BM (Birleşmiş Milletler) 1970’li yıllardan itibaren feministlerin sorunlarını ele alan birkaç konferans düzenlemiştir. Bunun neticesinde ‘Kadınlara Karşı Her Türlü Ayrımcılığın Önlenmesi Sözleşmesi’ CEDAW kabul edilmiştir. Türkiye de 1986’da bu sözleşmeyi kabul etmiştir. 2011’de görüşülen İstanbul Sözleşmesi kadına şiddetin ve kadın istismarının önlenmesi beklentisi içinde 2014 yılında kabul edilmiştir. Sözleşmeye göre kız ve erkek çocukları biyolojik cinsiyetlerini hatırlatan yüksek sesli uyarılar çocuğa şiddet kapsamına sokulmaya çalışılmış. Kadın hakkı, kız çocuğu hakkı ile ilgili kitaplar yayımlanmış ve bu çalışmalardan olan kitapları da YKY basmıştır. Sözleşmede yer alan maddelerin bazıları şunlardır: Anne hakkı, çok mutsuz olduğunda eşini değiştirme hakkı vardır. Baba hakkı, bebeklerle oynama ve erkek çocuklarıyla evcilik oynama hakkı vardır. Kız çocuk hakkı, istedikleri kişiyi sevme hakkı vardır, erkek ya da kız fark etmez. Erkek çocuk hakkı, oyuncak bebekle oynama, evcilik oynama, yani cinsiyetini belirten bir oyun oynamama hakkına da sahiptir. İstediği kişiyi sevme hakkı vardır. Kız ya da erkek fark etmez. İstanbul Sözleşmesinde çocuğun yetişmesinde gelenek ve göreneğin ‘kökünü kazımak’ ifadesi geçmekte olup, ayrıca karı-kocadan oluşan aile dışında bir partnerin olmasını da meşrulaştırmıştır.

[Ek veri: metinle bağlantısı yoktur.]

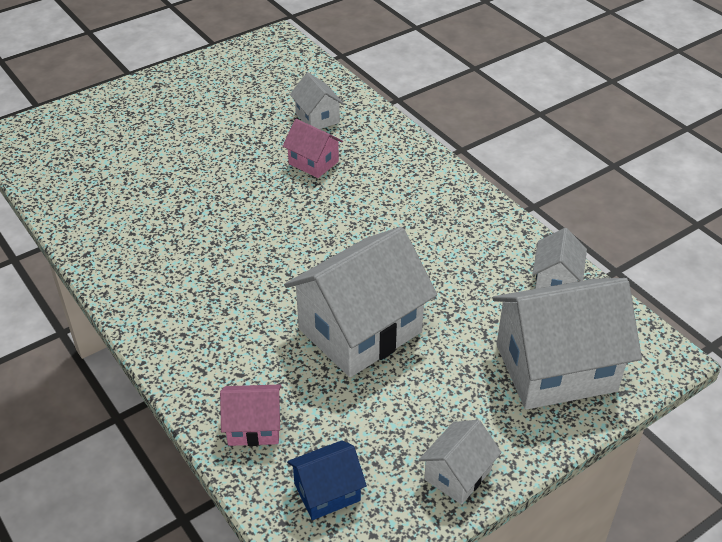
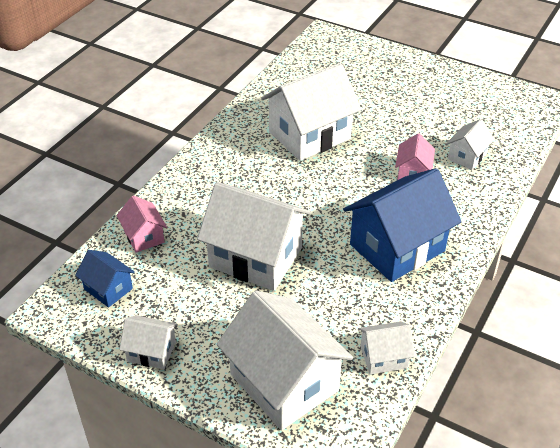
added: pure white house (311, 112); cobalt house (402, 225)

Adem (as)’dan bugüne kadar kadın ve erkek hep aynı fıtrat üzere yaşamışlardır. Ancak kulluğunu unutanlar sınırsız haz düşüncesiyle vahyi ölçüleri de aşarak LGBT türünden sapmalar yaşamışlardır.”
Hamza Türkmen son olarak, mezkûr ifsada yönelik çözüm noktasında şu ifadeleri kullanarak sözünü nihayete erdirdi: “Fedakarlık ve öncülük yapması gereken İslami çevre, grup ve kuruluşlar, kanaat önderleri mahallemizi saran ifsada karşı tutarlı tavırlar geliştirip, tepkiye öncülük yapmadıkça, kitlelerin hamasi ve kaderci beklentilerine mahkum olmak kaçınılmaz olur. Geleceğimiz ve çocuklarımızın muhtemel kimlikleriyle ilgili gelişmeleri basiretle takip etmeli ve ifsad konusunda rol üstlenen cinsel aykırı ekoller kadar, tezlerimize ahlaki temelde sahip çıkmalıyız. Çözülme sürecindeki aile yapılarımızı tekrar büyük aile sıcaklığına ve işlevine kavuşturulabilecek yollar aramalıyız.”
Program soru-cevap bölümünün ardından sona erdi.